Each of the records that follow needs an exact reproduction.

DATASET RECORDS =>
========================================
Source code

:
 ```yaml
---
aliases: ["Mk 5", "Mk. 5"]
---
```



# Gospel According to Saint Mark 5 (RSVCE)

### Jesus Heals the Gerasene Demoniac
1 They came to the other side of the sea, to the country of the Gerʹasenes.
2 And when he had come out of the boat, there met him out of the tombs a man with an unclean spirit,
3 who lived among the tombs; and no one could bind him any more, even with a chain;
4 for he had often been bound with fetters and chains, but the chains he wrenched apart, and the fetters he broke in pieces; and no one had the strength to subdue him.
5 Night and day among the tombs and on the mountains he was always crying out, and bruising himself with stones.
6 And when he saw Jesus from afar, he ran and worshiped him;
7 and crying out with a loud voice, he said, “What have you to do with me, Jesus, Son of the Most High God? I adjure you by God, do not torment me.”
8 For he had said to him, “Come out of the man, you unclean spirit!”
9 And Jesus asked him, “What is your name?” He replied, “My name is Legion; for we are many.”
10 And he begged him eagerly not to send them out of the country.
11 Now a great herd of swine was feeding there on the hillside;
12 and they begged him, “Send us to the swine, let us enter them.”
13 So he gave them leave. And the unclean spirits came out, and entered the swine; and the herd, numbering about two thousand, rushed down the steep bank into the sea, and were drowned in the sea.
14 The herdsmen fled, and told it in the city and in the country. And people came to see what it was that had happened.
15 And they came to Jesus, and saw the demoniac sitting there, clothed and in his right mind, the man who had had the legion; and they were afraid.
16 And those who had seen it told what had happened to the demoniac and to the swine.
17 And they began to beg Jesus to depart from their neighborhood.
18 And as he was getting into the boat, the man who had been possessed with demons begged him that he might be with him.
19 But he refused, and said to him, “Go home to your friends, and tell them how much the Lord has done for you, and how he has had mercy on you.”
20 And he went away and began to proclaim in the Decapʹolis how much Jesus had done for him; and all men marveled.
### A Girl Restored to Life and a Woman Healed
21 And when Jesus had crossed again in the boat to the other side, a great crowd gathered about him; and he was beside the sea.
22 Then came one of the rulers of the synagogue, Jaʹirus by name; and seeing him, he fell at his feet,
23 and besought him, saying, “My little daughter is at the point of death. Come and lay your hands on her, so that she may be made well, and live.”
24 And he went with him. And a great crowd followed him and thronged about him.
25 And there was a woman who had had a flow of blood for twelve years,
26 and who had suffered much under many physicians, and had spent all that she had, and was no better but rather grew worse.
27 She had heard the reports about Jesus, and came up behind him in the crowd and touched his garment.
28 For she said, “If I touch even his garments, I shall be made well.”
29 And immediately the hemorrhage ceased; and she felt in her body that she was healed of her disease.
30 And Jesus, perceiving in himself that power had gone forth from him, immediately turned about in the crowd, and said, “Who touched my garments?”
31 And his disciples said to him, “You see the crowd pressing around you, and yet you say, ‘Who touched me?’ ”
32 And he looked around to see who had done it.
========================================
WRITTEN SOLUTION =>
Source code

:
 ```yaml
---
aliases: ["Mk 5", "Mk. 5"]
---
```



# Gospel According to Saint Mark 5 (RSVCE)

### Jesus Heals the Gerasene Demoniac
1 They came to the other side of the sea, to the country of the Gerʹasenes.
2 And when he had come out of the boat, there met him out of the tombs a man with an unclean spirit,
3 who lived among the tombs; and no one could bind him any more, even with a chain;
4 for he had often been bound with fetters and chains, but the chains he wrenched apart, and the fetters he broke in pieces; and no one had the strength to subdue him.
5 Night and day among the tombs and on the mountains he was always crying out, and bruising himself with stones.
6 And when he saw Jesus from afar, he ran and worshiped him;
7 and crying out with a loud voice, he said, “What have you to do with me, Jesus, Son of the Most High God? I adjure you by God, do not torment me.”
8 For he had said to him, “Come out of the man, you unclean spirit!”
9 And Jesus asked him, “What is your name?” He replied, “My name is Legion; for we are many.”
10 And he begged him eagerly not to send them out of the country.
11 Now a great herd of swine was feeding there on the hillside;
12 and they begged him, “Send us to the swine, let us enter them.”
13 So he gave them leave. And the unclean spirits came out, and entered the swine; and the herd, numbering about two thousand, rushed down the steep bank into the sea, and were drowned in the sea.
14 The herdsmen fled, and told it in the city and in the country. And people came to see what it was that had happened.
15 And they came to Jesus, and saw the demoniac sitting there, clothed and in his right mind, the man who had had the legion; and they were afraid.
16 And those who had seen it told what had happened to the demoniac and to the swine.
17 And they began to beg Jesus to depart from their neighborhood.
18 And as he was getting into the boat, the man who had been possessed with demons begged him that he might be with him.
19 But he refused, and said to him, “Go home to your friends, and tell them how much the Lord has done for you, and how he has had mercy on you.”
20 And he went away and began to proclaim in the Decapʹolis how much Jesus had done for him; and all men marveled.
### A Girl Restored to Life and a Woman Healed
21 And when Jesus had crossed again in the boat to the other side, a great crowd gathered about him; and he was beside the sea.
22 Then came one of the rulers of the synagogue, Jaʹirus by name; and seeing him, he fell at his feet,
23 and besought him, saying, “My little daughter is at the point of death. Come and lay your hands on her, so that she may be made well, and live.”
24 And he went with him. And a great crowd followed him and thronged about him.
25 And there was a woman who had had a flow of blood for twelve years,
26 and who had suffered much under many physicians, and had spent all that she had, and was no better but rather grew worse.
27 She had heard the reports about Jesus, and came up behind him in the crowd and touched his garment.
28 For she said, “If I touch even his garments, I shall be made well.”
29 And immediately the hemorrhage ceased; and she felt in her body that she was healed of her disease.
30 And Jesus, perceiving in himself that power had gone forth from him, immediately turned about in the crowd, and said, “Who touched my garments?”
31 And his disciples said to him, “You see the crowd pressing around you, and yet you say, ‘Who touched me?’ ”
32 And he looked around to see who had done it.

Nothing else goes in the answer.